Human Gene Therapy (GT) for Neurodegenerative Diseases6:
- The FDA has published several disease specific CGT guides. In January 2021, FDA published a new draft guidance outlining considerations for development and approval of gene therapy products for neurodegenerative diseases affecting adult and pediatric patients. It provides recommendations for chemistry, manufacture & control, pre-clinical and clinical trials, in addition to expedited approval pathways and FDA communication. It outlines different meeting types that may be used for discussions, depending on the stage of product development and the issues to be considered to avoid approval delays. In our view, the recommendations in this guidance are critical for developers of gene therapy for neurodegenerative diseases.
Manufacturing Considerations for Licensed and Investigational Cellular and Gene Therapy Products During COVID-19 Public Health Emergency7:
- This guidance, published 5 January 2021 and effective immediately, outlines risk-based recommendations to minimize potential transmission of COVID-19 during manufacturing of CGT products during the pandemic.
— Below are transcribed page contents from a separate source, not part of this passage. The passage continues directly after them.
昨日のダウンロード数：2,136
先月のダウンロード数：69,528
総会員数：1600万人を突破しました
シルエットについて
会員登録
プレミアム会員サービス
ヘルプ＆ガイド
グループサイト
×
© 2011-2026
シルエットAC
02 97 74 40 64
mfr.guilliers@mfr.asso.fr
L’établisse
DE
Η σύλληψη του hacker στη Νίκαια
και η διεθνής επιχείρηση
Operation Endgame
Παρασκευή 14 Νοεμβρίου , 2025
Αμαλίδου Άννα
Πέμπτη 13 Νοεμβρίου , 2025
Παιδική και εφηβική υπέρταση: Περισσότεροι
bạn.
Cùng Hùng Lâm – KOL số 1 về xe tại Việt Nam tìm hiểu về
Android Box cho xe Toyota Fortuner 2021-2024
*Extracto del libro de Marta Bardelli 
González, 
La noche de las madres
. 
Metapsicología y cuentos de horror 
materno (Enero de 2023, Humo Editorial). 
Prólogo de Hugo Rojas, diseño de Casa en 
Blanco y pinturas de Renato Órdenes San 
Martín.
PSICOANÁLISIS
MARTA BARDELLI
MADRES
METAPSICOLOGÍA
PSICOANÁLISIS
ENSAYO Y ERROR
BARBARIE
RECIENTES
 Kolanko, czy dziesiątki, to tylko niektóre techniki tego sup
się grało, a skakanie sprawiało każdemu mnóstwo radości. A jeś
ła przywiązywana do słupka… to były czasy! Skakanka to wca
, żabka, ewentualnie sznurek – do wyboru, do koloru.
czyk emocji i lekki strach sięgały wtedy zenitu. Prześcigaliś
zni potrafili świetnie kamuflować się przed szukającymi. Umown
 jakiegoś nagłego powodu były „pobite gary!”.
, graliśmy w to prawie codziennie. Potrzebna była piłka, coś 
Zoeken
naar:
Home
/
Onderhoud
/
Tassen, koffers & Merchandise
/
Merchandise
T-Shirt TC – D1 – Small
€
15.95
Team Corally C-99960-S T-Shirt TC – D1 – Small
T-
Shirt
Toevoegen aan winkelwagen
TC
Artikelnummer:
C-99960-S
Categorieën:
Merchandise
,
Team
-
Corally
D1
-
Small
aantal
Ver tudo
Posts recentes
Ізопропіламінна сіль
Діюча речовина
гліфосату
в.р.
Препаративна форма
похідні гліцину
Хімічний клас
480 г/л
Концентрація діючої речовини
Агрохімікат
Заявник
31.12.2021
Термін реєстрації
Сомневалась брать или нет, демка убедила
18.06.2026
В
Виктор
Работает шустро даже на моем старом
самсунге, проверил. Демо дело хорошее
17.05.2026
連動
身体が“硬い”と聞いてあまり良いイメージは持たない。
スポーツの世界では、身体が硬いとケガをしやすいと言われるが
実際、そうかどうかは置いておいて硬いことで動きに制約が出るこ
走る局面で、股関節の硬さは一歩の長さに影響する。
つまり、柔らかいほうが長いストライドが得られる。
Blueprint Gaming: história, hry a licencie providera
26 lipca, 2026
To ensure compliance with current good manufacturing practice (CGMP) requirements, CGT manufacturers are expected to evaluate potential risks to facilities, processes, manufacturing controls, donors, products, and the number of subjects that can be treated with the product. For example, an allogeneic product that is manufactured using a newly established cell bank and/or may be used to treat a large number of subjects or patients, would be associated with a higher infection risk than an autologous product. A description of the risk assessment and mitigation strategies, including scientific justification and literature references, should be included in the appropriate FDA submission (e.g., investigational new drug application (IND), biologics license application (BLA), or master file). It is important that CGT developers embrace recommendations of this guideline to avoid potential compliance issues.
A common thread throughout these and other advanced therapy guidance is the importance of agency communication throughout product development. We expect the regulatory environment of the fast-moving field of advanced therapies to continue to evolve at a fast pace as regulators incorporate new experience and scientific progress to inform development strategy. Staying current with evolving regulatory intelligence and engaging in frequent interactions with regulatory agencies are crucial activities to inform regulatory strategy and achieve the most efficient path to approval and market access.